O voo autônomo decolou 42 segundos depois das 10 horas da manhã, horário do leste dos EUA, e atingiu uma altitude de 104 km antes de retornar para um pouso suave no deserto do oeste do Texas. O tempo total de voo foi de 10 minutos e 13 segundos. (Para efeito de comparação, o voo de Alan Shepard em 1961 atingiu 186,5 km acima do nível do mar e durou 15 minutos e 28 segundos.)

O voo foi mais uma afirmação de que a Blue Origin está construindo um negócio de turismo espacial robusto, capaz de levar clientes pagantes a mais de 96 km, onde muitos acreditam que começa a margem do espaço exterior da Terra. No próximo ano, a Blue Origin planeja voar mais de seis vezes, ou a cada dois meses, criando uma cadência regular de voos espaciais.

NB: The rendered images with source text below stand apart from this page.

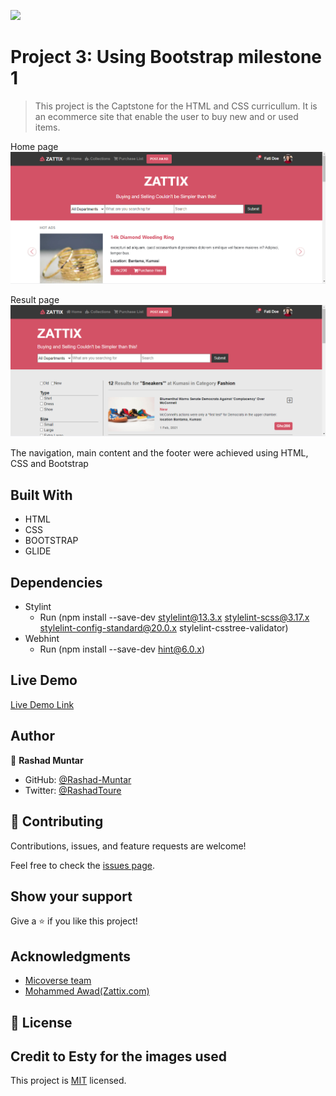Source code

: ![](https://img.shields.io/badge/Microverse-blueviolet)

# Project 3: Using Bootstrap milestone 1

> This project is the Captstone for the HTML and CSS  curricullum. It is an ecommerce site that enable the user to buy new and or used items.

Home page
![screenshot](assets/images/screenshot2.PNG)

Result page
![screenshot](assets/images/screenshot3.PNG)

The navigation, main content and the footer were achieved using HTML, CSS and Bootstrap 

## Built With

- HTML
- CSS
- BOOTSTRAP
- GLIDE

## Dependencies

- Stylint
    * Run (npm install --save-dev stylelint@13.3.x stylelint-scss@3.17.x stylelint-config-standard@20.0.x stylelint-csstree-validator)
- Webhint
    * Run (npm install --save-dev hint@6.0.x)


## Live Demo

[Live Demo Link](https://rashad-muntar.github.io/Capstone1-Ecommerce/)


## Author

👤 **Rashad Muntar**

- GitHub: [@Rashad-Muntar](https://github.com/Rashad-Muntar)
- Twitter: [@RashadToure](https://twitter.com/twitterhandle)


## 🤝 Contributing

Contributions, issues, and feature requests are welcome!

Feel free to check the [issues page](issues/).

## Show your support

Give a ⭐️ if you like this project!

## Acknowledgments

- [Micoverse team](https://microverse.pathwright.com/library/new-technical-curriculum/177956/path/step/104246979/)
- [Mohammed Awad(Zattix.com)](https://www.behance.net/gallery/24796463/ZATTIX)

## 📝 License
## Credit to Esty for the images used
This project is [MIT](https://opensource.org/licenses/MIT) licensed.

Os voos são relativamente curtos, passeios suborbitais que disparam direto para o espaço, onde os passageiros ficam alguns minutos sem gravidade e veem a Terra de cima. Ainda assim, eles podem ser transformadores.

William Shatner, o ator que interpretou o Capitão Kirk em Jornada nas Estrelas, comentou o que viu depois de seu voo em outubro, dizendo a Bezos que ele estava “tão emocionado com o que acabou de acontecer. É extraordinário. Espero nunca me recuperar disso.”

Os passageiros a bordo do voo de sábado também incluíram Dylan Taylor, presidente e CEO da empresa de exploração espacial Voyager Space; Evan Dick, um investidor, e Lane e Cameron Bess, a primeira dupla de pais e filhos a voar para o espaço. Depois que sua cápsula pousou no deserto, eles também ficaram emocionados, rindo e aplaudindo.

O voo ocorreu durante um ano em que um grande número de cidadãos comuns foi para o espaço. A Blue Origin já levou 14 pessoas ao espaço. A Virgin Galactic de Richard Branson também realizou dois voos de teste suborbitais este ano, um com dois pilotos, o outro com dois pilotos e uma tripulação de quatro que incluía Branson.

A SpaceX também voou em órbita com quatro cidadãos particulares por três dias em setembro, no que foi chamado de missão Inspiration4. A Rússia levou uma atriz e produtora de cinema à Estação Espacial Internacional neste outono e, na semana passada, lançou um bilionário japonês e seu assistente na estação.

No início deste mês, a Blue Origin ganhou um contrato com a NASA no valor de US$ 130 milhões para desenvolver o projeto de uma estação espacial que, em última instância, deverá substituir a Estação Espacial Internacional. A NASA também fechou contratos com duas outras empresas: Nanoracks, por US$ 160 milhões, e Northrop Grumman, por US $ 125,6 milhões.

Mas a Blue Origin também teve dificuldades com seu veículo maior, batizado de New Glenn, que ainda não voou e sofreu atrasos por causa de desafios técnicos. A empresa também perdeu para a SpaceX em um importante contrato da NASA para desenvolver uma espaçonave capaz de pousar astronautas na Lua pela primeira vez desde 1972.